> [Task requirements] Write out the data word for word and drop any picture you find.

Stored data entries:
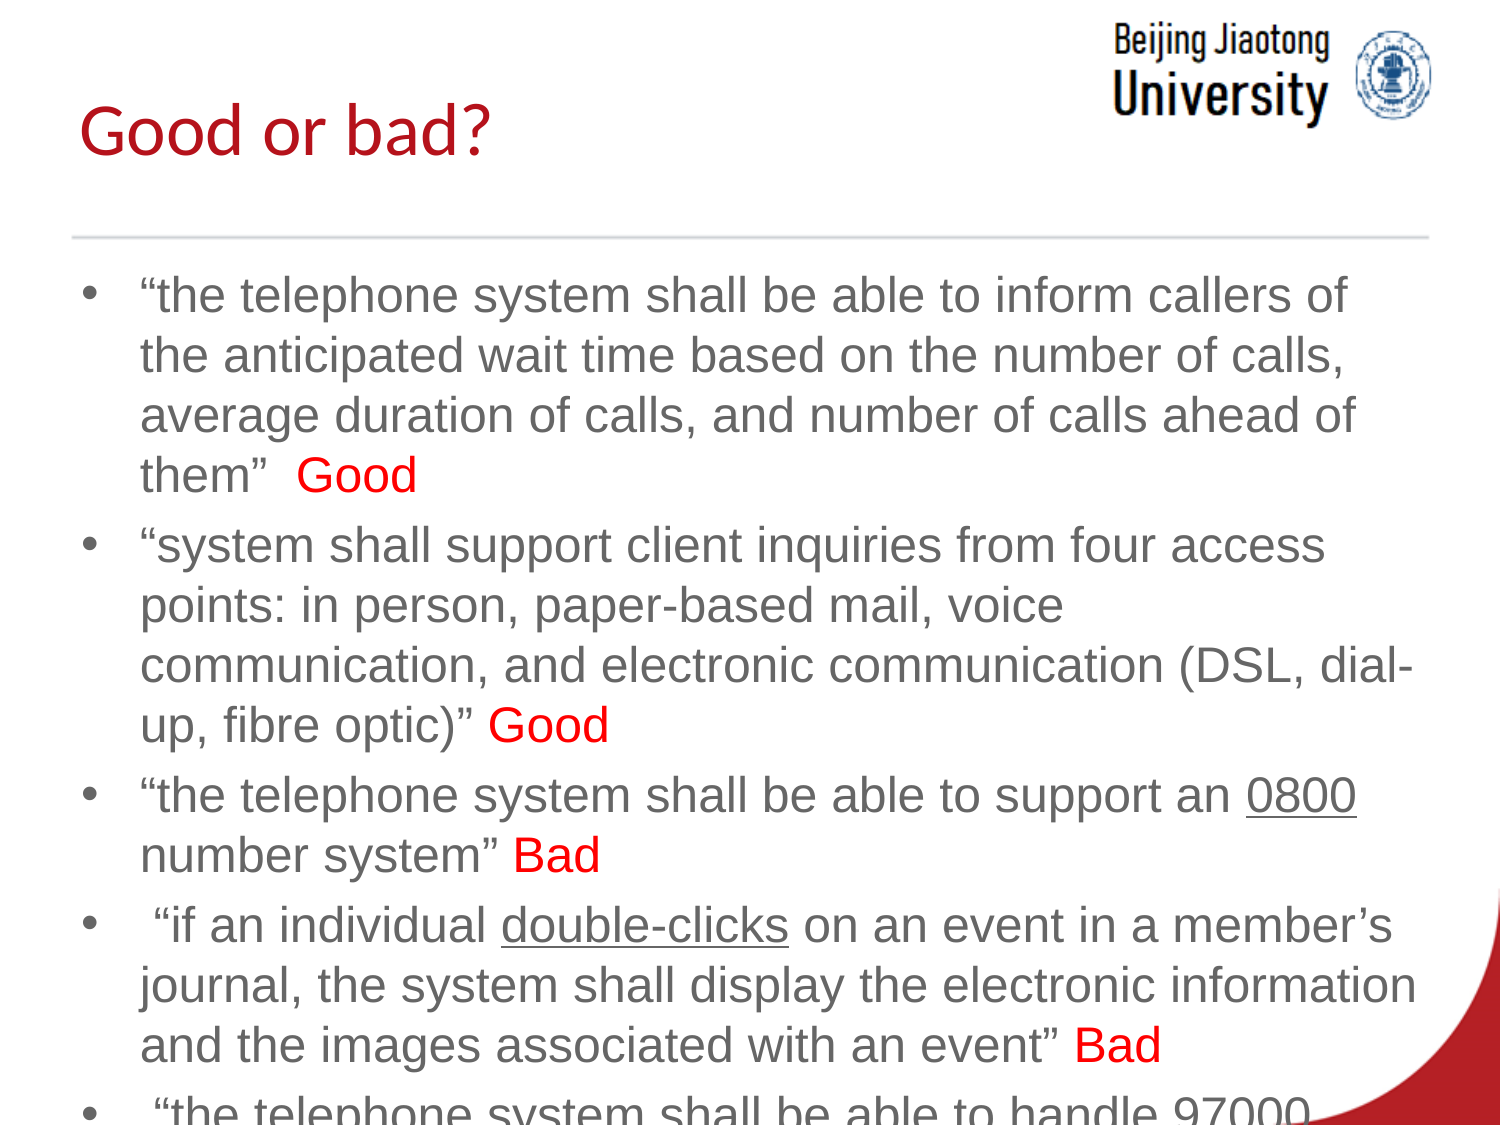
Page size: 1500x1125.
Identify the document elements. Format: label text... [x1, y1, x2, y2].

picture [0, 0, 1500, 1125]
title Good or bad? [64, 90, 1176, 279]
subtitle “the telephone system shall be able to inform callers of the anticipated wait time based on the number of calls, average duration of calls, and number of calls ahead of them” Good “system shall support client inquiries from four access points: in person, paper-based mail, voice communication, and electronic communication (DSL, dial-up, fibre optic)” Good “the telephone system shall be able to support an 0800 number system” Bad “if an individual double-clicks on an event in a member’s journal, the system shall display the electronic information and the images associated with an event” Bad “the telephone system shall be able to handle 97000 calls per year and must allow for a growth rate of 15 percent annually”Good [66, 255, 1436, 1083]
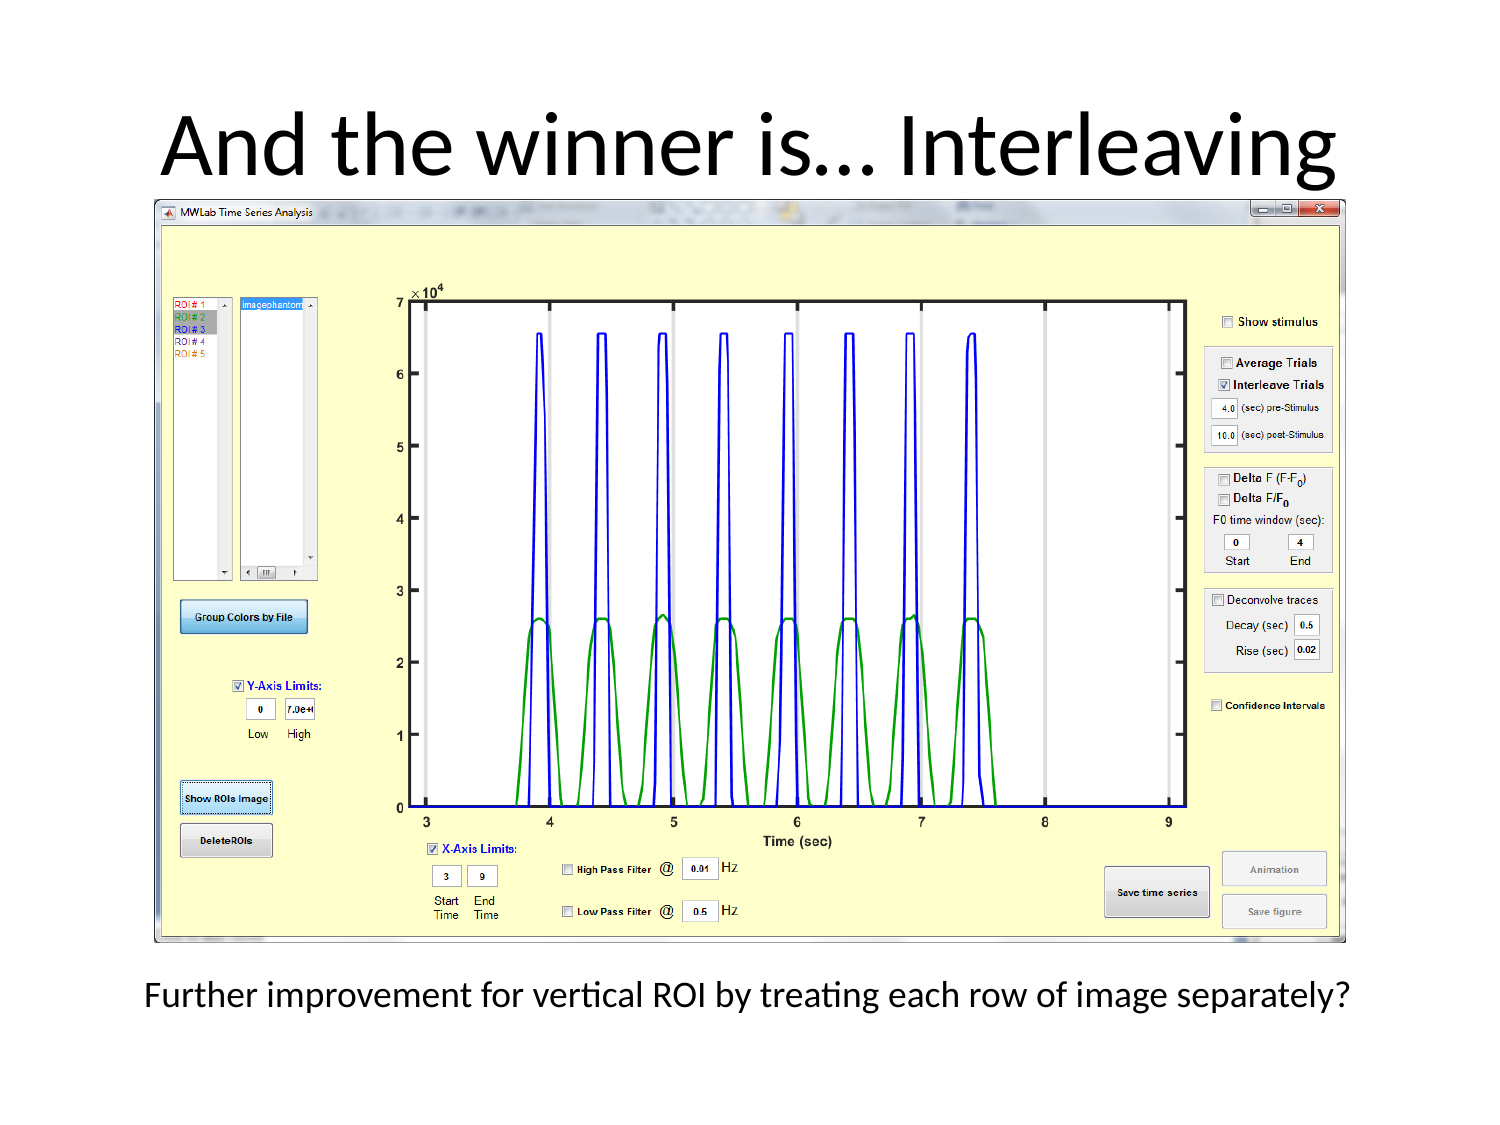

> [Completed exercise]
Page size: 1500x1125.
Identify the document elements. Format: label text... [x1, y1, x2, y2].

picture [0, 0, 1500, 1125]
title Good or bad? [64, 90, 1176, 279]
subtitle “the telephone system shall be able to inform callers of the anticipated wait time based on the number of calls, average duration of calls, and number of calls ahead of them” Good “system shall support client inquiries from four access points: in person, paper-based mail, voice communication, and electronic communication (DSL, dial-up, fibre optic)” Good “the telephone system shall be able to support an 0800 number system” Bad “if an individual double-clicks on an event in a member’s journal, the system shall display the electronic information and the images associated with an event” Bad “the telephone system shall be able to handle 97000 calls per year and must allow for a growth rate of 15 percent annually”Good [66, 255, 1436, 1083]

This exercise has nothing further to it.